What factors affect machine translation (MT) quality? I’m looking for human, scientific (published research), state-of-the-art, specific reflections, not AI-generated, impressionistic, older, general discussions.

I often hear about the quantity of resources being the crux of the issue. However, my hunch is that language pair, and more precisely language combination (directionality), is also an influencing factor. Say you're translating from Japanese (high-context language) into French (low-context language). In Japanese, you don't need to specify gender, number, etc. In French, you need that information, which means you'll have to make a guess (and take a chance), perform external research, ask the client, etc., but anyway, you probably won't find the answer within the source text (ST). Arguably, a MT system cannot make good decisions in that sort of context. Whereas, if you translate from Spanish into French, most of the information you need for the French target text (TT) can be retrieved directly from the Spanish ST.

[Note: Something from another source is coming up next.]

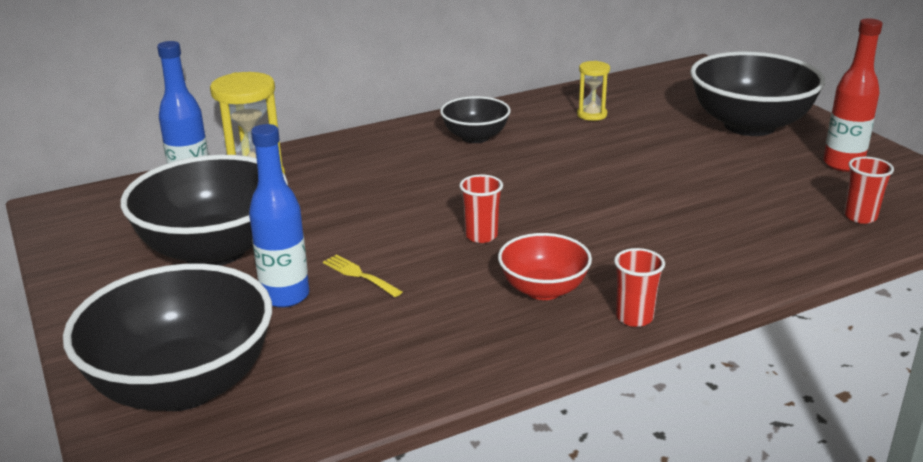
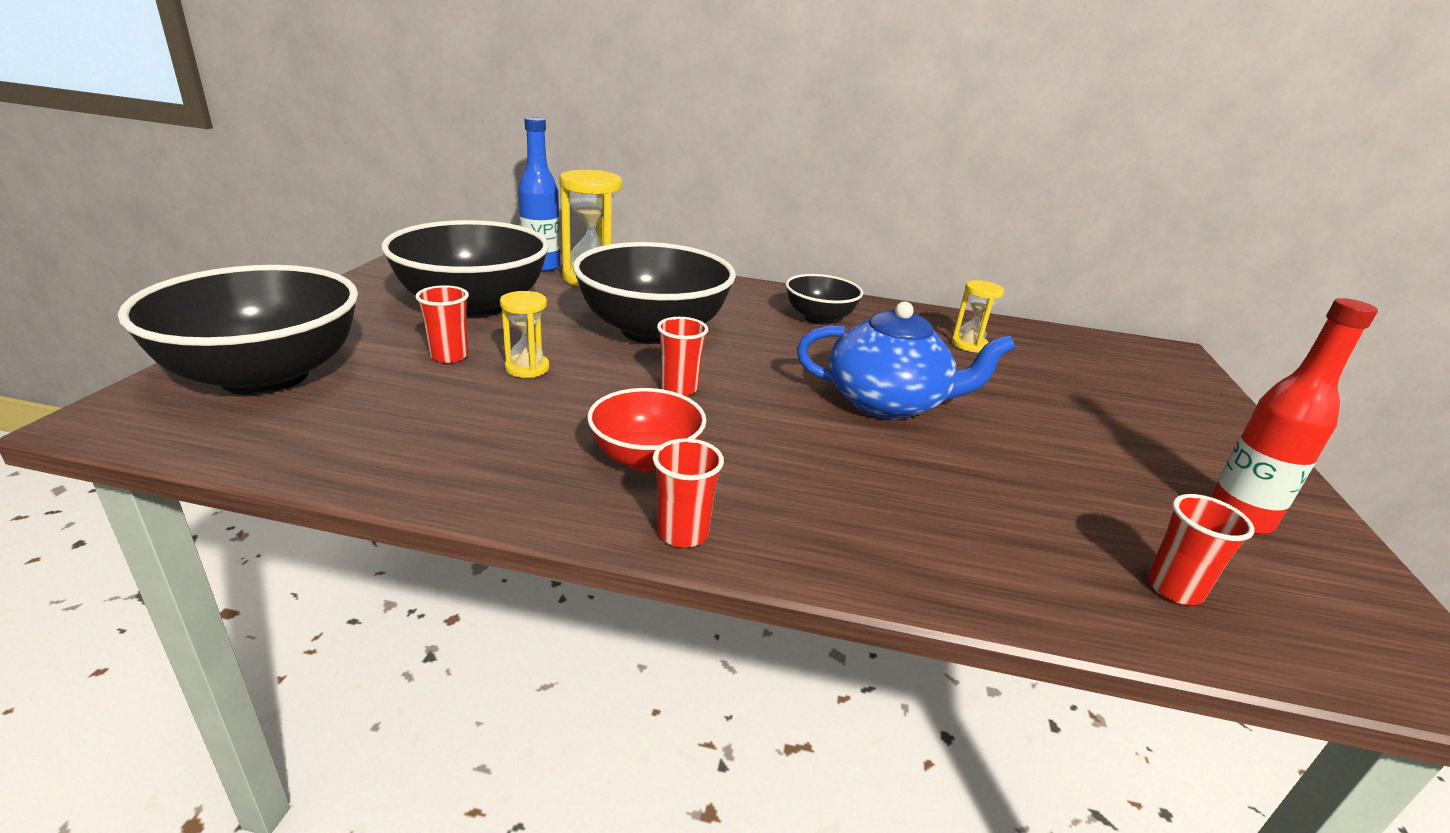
camera: 35 degrees right, 0 degrees up
blue bottle [249,124,309,308] -> red cup [415,285,469,363]
yellow fork [323,254,402,297] -> yellow hourglass [500,291,549,378]
black bowl [690,51,825,136] -> black bowl moved to [573,242,736,344]
none -> blue teapot [797,301,1016,420]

When I researched the question in 2017-2018, it was clear from the literature that linguistic distance was a relevant factor in MT quality. For example: "Machine translation (MT) between (closely) related languages is a specific field in the domain of MT which has attracted the attention of several research teams. Nevertheless, it has not attracted as much attention as MT between distant languages. This is, on the one side, due to the fact that speakers of these languages often easily understand each other without switching to the foreign language. […] Another fact is that MT between related languages is less problematic than between distant languages…" (Popović, Arčan & Klubička, 2016, p. 43).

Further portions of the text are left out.